We don’t have any information about which elevator will arrive next but, whichever comes, we’d like to position ourselves to hop on. Where should we stand? Again, it depends.
The place where we choose to stand in this case is essentially our projection for the location of the of the next elevator. The best choice of location depends on how we evaluate our errors. Our choice of metric ends up being quite important! It determines where we should stand.
Exercise #2
- Determine the best place to wait for the elevator in order to minimize our mean absolute error. In other words, where should we stand if we want to minimize the average distance we have to walk to the whichever elevator arrives?

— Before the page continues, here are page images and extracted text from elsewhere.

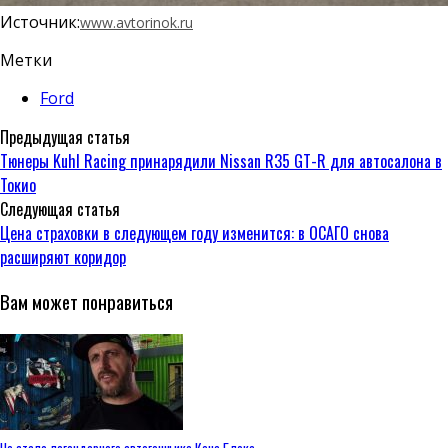
Источник:
www.avtorinok.ru
Метки
Ford
Предыдущая статья
Тюнеры Kuhl Racing принарядили Nissan R35 GT-R для автосалона в
Токио
Следующая статья
Цена страховки в следующем году изменится: в ОСАГО снова
расширяют коридор
Вам может понравиться
Не стало легендарного автогонщика Кена Блока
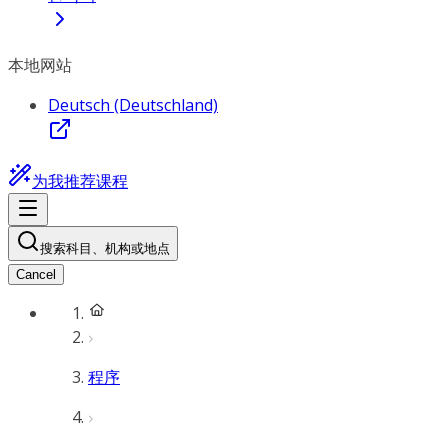
本地网站
Deutsch (Deutschland)
为我推荐课程
搜索科目、机构或地点
Cancel
程序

(Example calculations: If we choose to stand at location 8, then we’re equally likely to have to walk 8 units to the elevator at location 0, 6 units to the elevator at location 2 and 2 units to the elevator at location 10. So, our average walk is \(\frac{8+6+2}{3} = 5\frac{1}{3}\) units. On the other hand, if we choose to stand at location 7, our average walk is \(\frac{7+5+3}{3} = 5\) units so standing at 7 is better than standing at 8. However, it is not the best location.)

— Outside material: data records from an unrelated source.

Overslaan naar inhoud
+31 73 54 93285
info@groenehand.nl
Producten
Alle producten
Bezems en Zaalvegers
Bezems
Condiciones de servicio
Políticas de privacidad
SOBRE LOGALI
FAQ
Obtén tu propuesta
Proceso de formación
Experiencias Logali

- Determine the best place to wait for the elevator in order to minimize our root mean square error. Where should we stand if we want to minimize the squared walking distance?
(Example calculations: If we choose to stand at location 8 our RMSE is: \(\sqrt{\frac{8^2+6^2+2^2}{3}} \approx 5.89\). If we choose to stand at location 7, our RMSE is \(\sqrt{\frac{7^2+5^2+3^2}{3}} \approx 5.26\) so, once again, standing at 7 is better than standing at 8. Also again, it’s not the best location.)
(Hints: This problem can be solved through trial and error but those who know calculus can use it. If you haven’t encountered calculus but do know how to find the vertex of a parabola, that could be useful to!)
Challenge Exercises:
Can you generalize your answers to Exercise 2? In other words, what is special about the locations you found? Can you devise short cut methods of finding the best place to stand in order to minimize the mean absolute error and root mean square error that would work for any number of elevators at any positions?
What do the solutions to these problems tell us about when to use mean absolute error and when to use root mean square error? For instance, if we built a model to project the number of days a player would spend on the IL, which metric might we want to use to evaluate it? If we worked for a player agent and, on behalf of players, created a model to project career earnings, which metric might we want to use? (Note: I am not certain that there are clear right and wrong answers to these questions so consider them fodder for conversation.)